In the days leading up to the fourth Test and on Days 1, 2 and 3 of the match itself, the players had of course been in close contact with all these people, in the dressing room, at the nets, at strategy meetings and workouts. But they underwent a couple of rounds of testing, came back negative, and continued playing. They won that Test in brilliant fashion and moved on to Manchester for the fifth Test.

Here, the team’s second physiotherapist, Yogesh Parmar, tested positive. This is when the players decided that they couldn’t take the field. They spoke of how every person on the team had been treated by Parmar and they were all now afraid of contracting the virus.

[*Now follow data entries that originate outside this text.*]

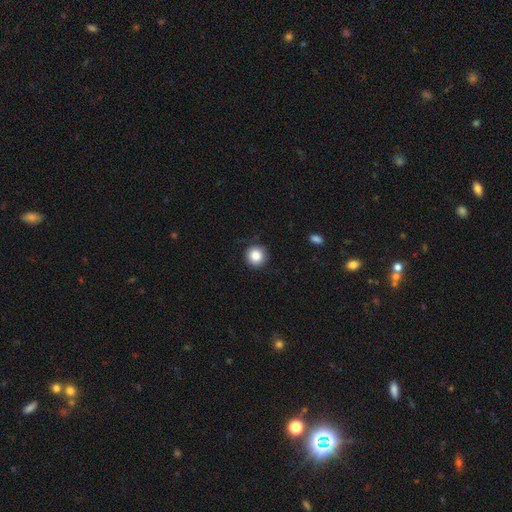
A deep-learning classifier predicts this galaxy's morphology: A smooth galaxy with no disk features (85%) that is round (95%). Merging: none (87%).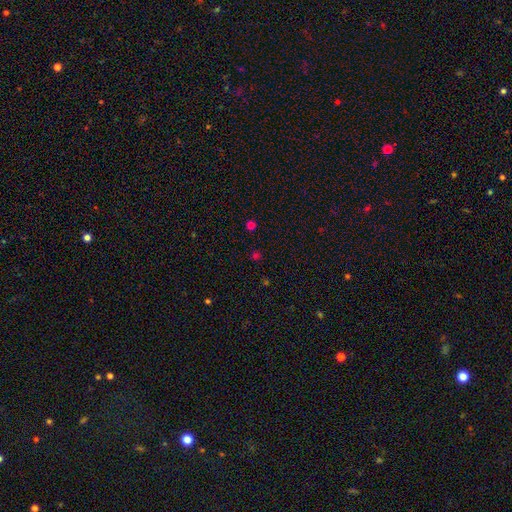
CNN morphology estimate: smooth 53%, star or artifact 42%, featured or disk 5%. Down the decision tree: how rounded — round (88%); merging — none (86%).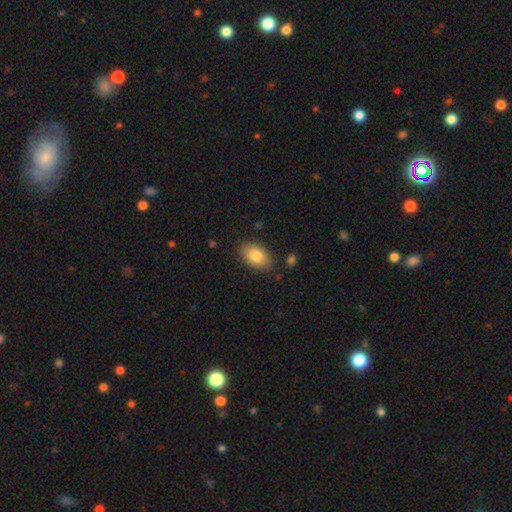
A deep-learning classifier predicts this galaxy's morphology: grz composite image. It shows a smooth galaxy with no disk features (83%) that is in between round and cigar-shaped (91%). Merging: none (84%).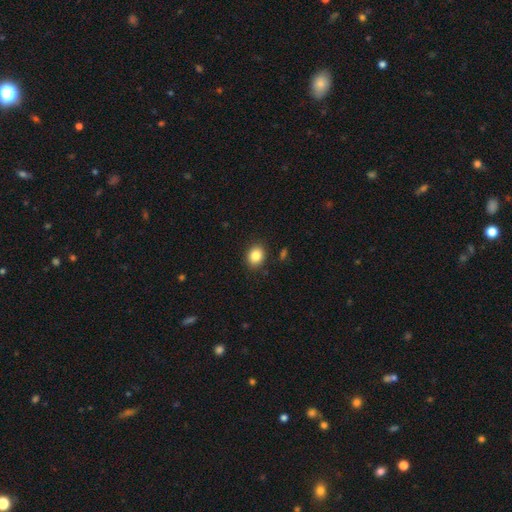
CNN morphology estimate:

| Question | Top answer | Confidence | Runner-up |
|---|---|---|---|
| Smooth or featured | smooth | 85% | star or artifact (9%) |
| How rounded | round | 55% | in between (45%) |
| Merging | none | 88% | minor disturbance (8%) |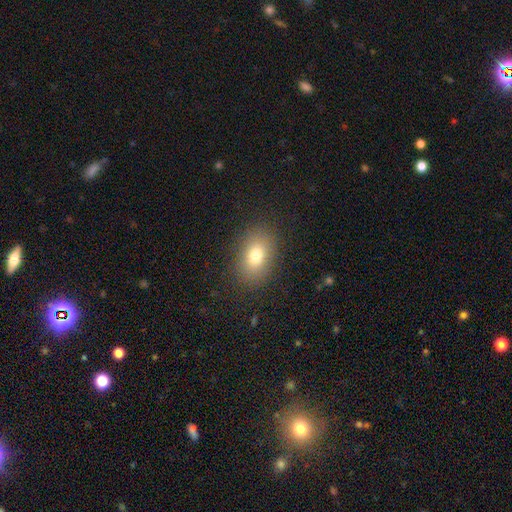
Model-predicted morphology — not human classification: Smooth or featured: smooth — 77% (featured or disk — 12%)
How rounded: in between — 83% (round — 15%)
Merging: none — 85% (minor disturbance — 10%)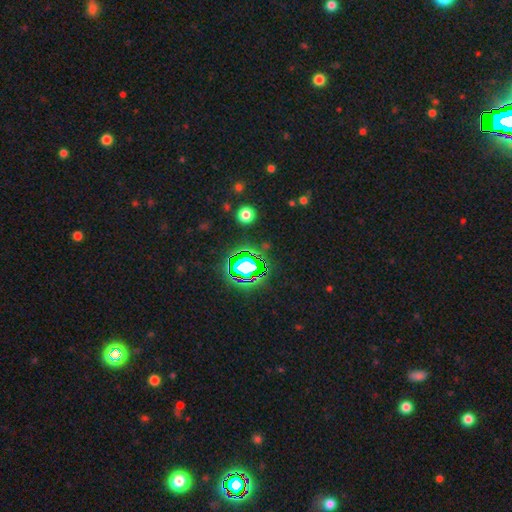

But here was a situation no different from the one they played through in the fourth Test. Why was close contact with Parmar any different from close contact with Patel?

As in the earlier round, the players were all tested and all tested negative. They were cleared to take the field. Parmar was in isolation.

The players spoke of how they feared for their families, who were travelling with them. The logical protocol then would be for the players to isolate from their families. Instead the players and their families flew together, immediately after the Test was cancelled. They did not return home. They went to the UAE, where the IPL is scheduled to begin today.

“Back home” tweeted Rohit Sharma, with a photo of himself standing with his wife and child. Except it was not Mumbai, but Abu Dhabi. He and his family moved into a hotel in the IPL bubble, together, much as they were in Manchester.

If the players were concerned about not being in a bubble in England, where Covid protocols have been all but non-existent since the middle of July, they didn’t show it during their time there. They attended Champions League and Wimbledon matches. They visited friends and family and attended social gatherings, including the much-talked-about book launch after which Shastri tested positive.

Cricket, as Harsha Bhogle pointed out recently, “has so many stress points. 3 formats for a start, world events where the ICC is a stakeholder, bilateral events where 2 teams have a stake & franchised leagues where one country will protect its finances. Then, Covid!”

This is undeniable. The scheduling is ridiculous. The Indian team had been in England since early June, playing the World Test Championship final and then the five-Test series; there was the IPL immediately after, followed by the World T20 (starting just two days after the IPL final).

Between the bilaterals, major ICC events, multiple formats and franchise leagues, how a cricketer keeps it all together is a mystery. Yet the fifth Test was a commitment just as binding as the IPL is.